4. Benefits Upon Termination. If Executive's employment is terminated during
the Employment Period then Executive will be entitled to receive all
payments and benefits prescribed under the Company's Key Employee
Retention Plan effective September 3, 2002 ("KERP"), Severance Plan
effective September 3, 2002 ("Severance Plan"), Change in Control
Severance Agreement dated November 18, 2002 ("CIC Agreement), and the LTI
Plan, as applicable, plus up to $25,000 in relocation expenses. These
payments and benefits will be in lieu of any other severance or
termination payment or benefits provided in Company's policies.
4.1. Termination by Reason of Death or Disability. The Executive's
employment shall terminate automatically upon Executive's death
during the Employment Period. In the event of Executive's death or
disability (see below) during the Employment Period, the Company
shall pay to Executive or Executive's estate any base salary,
pro-rated guaranteed bonus and unpaid vacation accrued as of the
date of Executive's death or disability and any other benefits
payable under the Company's then existing benefit plans and policies
in accordance with such plans and policies in effect on the date of
death or disability an in accordance with applicable law, including
but not limited to those payments and benefits available to
Executive under the KERP, the Severance Plan, the CIC Agreement and
the Change in Control Severance Agreement dated November 18, 2003
and the LTI Plan, as applicable. In the event that during the term
of this Agreement, Executive is unable to perform his job due to
disability (as determined under the Company's long-term disability
insurance program) for 6 months in any 12 month period, the Company
may, at its discretion, terminate Executive's employment with the
Company and Executive shall be entitled to receive the benefits set
forth in this section 4.2.
5. Change in Control. Change in Control payments and benefits shall be
payable and made available in accordance with the CIC Agreement.
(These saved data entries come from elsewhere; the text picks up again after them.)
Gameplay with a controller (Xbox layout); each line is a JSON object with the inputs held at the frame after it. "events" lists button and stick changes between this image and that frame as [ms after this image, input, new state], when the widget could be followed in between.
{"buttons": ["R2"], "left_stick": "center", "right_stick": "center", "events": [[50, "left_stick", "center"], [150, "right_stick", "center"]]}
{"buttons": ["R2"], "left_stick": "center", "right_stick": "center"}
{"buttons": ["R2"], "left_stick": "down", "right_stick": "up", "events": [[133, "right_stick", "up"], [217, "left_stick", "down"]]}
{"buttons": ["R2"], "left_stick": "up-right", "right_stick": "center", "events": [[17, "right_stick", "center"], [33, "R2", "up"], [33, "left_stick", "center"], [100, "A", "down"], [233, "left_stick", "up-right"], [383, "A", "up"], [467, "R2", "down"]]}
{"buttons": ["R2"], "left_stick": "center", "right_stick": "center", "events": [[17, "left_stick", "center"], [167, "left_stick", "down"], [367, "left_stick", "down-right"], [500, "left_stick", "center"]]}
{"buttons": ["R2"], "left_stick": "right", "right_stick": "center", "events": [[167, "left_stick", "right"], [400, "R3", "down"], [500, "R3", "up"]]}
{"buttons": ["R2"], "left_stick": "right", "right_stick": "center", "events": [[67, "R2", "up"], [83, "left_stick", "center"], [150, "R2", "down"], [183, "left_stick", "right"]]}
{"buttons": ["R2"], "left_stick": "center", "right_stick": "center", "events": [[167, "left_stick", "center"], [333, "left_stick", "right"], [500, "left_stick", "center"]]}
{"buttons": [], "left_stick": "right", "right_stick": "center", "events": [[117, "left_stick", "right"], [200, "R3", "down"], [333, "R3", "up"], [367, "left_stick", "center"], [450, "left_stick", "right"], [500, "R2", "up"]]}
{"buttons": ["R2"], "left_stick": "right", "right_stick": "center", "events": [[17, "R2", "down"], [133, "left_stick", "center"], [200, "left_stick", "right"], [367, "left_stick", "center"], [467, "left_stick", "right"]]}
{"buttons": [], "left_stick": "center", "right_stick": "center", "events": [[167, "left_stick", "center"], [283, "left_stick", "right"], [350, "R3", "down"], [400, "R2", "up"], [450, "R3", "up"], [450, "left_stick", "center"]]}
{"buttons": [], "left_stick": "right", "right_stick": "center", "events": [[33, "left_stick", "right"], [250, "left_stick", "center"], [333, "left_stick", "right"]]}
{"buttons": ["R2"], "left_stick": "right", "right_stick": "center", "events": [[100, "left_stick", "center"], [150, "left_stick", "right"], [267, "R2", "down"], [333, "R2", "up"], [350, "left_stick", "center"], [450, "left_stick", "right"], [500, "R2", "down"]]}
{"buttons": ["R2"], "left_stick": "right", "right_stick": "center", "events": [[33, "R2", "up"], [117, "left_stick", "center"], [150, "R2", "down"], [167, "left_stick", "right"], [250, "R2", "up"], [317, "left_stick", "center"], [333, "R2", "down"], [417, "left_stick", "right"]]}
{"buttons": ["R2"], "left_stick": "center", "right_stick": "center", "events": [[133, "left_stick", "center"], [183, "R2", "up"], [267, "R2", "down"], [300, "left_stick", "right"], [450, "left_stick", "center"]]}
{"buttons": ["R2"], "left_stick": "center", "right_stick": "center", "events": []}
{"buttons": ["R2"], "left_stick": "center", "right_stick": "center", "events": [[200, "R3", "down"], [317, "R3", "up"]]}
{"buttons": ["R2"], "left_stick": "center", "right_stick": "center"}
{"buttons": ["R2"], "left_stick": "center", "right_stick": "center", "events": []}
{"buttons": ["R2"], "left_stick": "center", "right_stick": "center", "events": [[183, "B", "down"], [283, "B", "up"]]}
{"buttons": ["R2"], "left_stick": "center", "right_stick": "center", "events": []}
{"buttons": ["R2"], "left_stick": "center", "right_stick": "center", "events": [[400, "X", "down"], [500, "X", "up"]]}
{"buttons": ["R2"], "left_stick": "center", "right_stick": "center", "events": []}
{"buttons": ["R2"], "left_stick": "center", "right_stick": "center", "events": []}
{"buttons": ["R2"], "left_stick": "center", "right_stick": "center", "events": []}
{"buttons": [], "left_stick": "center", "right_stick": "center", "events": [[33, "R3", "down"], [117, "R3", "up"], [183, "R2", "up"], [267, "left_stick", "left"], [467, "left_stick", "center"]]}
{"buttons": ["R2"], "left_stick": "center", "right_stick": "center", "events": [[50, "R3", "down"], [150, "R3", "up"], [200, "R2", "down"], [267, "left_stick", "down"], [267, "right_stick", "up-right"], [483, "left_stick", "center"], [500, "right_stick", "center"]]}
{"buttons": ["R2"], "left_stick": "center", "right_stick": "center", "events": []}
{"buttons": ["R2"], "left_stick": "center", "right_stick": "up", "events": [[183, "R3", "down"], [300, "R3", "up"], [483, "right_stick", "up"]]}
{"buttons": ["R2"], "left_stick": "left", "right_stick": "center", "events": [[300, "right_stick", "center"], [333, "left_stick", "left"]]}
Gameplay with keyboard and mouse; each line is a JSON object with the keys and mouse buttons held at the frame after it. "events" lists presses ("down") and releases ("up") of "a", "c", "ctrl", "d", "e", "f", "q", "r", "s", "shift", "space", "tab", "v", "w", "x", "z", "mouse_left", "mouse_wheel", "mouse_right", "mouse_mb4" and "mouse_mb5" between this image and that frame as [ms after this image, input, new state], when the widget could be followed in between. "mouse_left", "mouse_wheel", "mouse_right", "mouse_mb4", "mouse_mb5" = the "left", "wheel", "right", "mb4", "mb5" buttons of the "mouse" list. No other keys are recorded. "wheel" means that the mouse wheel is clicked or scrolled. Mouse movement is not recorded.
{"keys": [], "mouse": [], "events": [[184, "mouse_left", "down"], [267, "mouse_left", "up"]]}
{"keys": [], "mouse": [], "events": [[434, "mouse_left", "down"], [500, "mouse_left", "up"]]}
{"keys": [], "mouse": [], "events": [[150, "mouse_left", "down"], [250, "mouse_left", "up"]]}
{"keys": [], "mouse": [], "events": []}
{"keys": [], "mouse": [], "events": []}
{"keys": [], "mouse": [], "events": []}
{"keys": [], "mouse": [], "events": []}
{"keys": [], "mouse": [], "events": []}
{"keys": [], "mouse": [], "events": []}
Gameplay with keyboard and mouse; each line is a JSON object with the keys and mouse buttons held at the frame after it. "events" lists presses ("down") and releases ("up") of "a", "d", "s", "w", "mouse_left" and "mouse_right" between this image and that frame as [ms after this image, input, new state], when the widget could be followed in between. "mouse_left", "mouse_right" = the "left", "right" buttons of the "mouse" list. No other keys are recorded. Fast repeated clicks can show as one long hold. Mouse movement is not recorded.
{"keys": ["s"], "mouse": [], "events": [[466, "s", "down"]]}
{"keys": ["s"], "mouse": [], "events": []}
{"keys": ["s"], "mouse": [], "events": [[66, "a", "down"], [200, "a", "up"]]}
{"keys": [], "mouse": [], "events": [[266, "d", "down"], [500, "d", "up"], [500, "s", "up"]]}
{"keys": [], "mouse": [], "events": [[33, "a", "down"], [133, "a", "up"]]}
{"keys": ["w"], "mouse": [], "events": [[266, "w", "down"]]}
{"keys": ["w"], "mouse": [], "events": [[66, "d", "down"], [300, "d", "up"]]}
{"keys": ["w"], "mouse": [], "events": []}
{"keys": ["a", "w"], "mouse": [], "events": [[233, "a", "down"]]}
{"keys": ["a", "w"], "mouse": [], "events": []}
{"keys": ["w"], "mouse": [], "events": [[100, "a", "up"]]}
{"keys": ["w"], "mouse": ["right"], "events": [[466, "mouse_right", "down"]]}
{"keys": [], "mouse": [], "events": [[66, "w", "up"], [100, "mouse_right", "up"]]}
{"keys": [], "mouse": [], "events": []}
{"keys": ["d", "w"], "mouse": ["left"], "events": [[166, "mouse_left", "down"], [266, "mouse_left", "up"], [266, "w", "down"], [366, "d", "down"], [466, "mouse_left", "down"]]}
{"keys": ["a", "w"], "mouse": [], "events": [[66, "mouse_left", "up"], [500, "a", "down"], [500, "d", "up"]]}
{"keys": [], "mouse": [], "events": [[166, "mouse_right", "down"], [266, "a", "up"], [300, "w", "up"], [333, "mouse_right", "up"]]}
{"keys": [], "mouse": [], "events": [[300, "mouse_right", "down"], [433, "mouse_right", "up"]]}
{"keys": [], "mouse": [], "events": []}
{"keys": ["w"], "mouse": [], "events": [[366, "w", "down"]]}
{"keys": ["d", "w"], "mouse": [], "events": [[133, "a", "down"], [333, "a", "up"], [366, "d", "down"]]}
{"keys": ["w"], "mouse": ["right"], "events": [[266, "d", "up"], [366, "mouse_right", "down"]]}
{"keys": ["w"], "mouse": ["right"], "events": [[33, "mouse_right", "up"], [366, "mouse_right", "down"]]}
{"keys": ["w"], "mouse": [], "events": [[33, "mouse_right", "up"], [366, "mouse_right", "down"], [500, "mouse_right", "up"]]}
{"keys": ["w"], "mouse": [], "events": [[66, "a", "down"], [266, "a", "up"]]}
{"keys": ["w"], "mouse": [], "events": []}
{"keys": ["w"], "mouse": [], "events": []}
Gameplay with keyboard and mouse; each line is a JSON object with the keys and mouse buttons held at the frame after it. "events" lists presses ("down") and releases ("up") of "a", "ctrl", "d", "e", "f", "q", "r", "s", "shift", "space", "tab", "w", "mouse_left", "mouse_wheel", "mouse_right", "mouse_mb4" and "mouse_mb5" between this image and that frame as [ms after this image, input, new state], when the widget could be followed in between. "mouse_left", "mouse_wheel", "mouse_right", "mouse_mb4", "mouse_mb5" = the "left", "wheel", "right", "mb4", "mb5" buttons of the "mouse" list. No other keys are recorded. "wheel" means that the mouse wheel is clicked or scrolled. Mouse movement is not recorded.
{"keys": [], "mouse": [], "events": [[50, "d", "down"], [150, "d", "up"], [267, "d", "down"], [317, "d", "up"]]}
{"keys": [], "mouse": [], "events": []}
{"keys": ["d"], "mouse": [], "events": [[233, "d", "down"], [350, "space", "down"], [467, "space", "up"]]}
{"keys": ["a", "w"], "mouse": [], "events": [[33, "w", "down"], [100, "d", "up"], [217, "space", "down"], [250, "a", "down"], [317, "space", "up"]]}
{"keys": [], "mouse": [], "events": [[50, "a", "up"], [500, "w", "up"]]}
6. Dispute Resolution. The Company and Executive agree that any dispute
regarding the interpretation or enforcement of this Agreement shall be
decided by a confidential, final and binding arbitration conducted by
Judicial Arbitration and Mediation Services ("JAMS") under the then
existing JAMS rules, rather than by litigation in court, trial by jury,
administrative proceeding or in any other forum.
7. Cooperation with the Company After Termination of the Employment Period.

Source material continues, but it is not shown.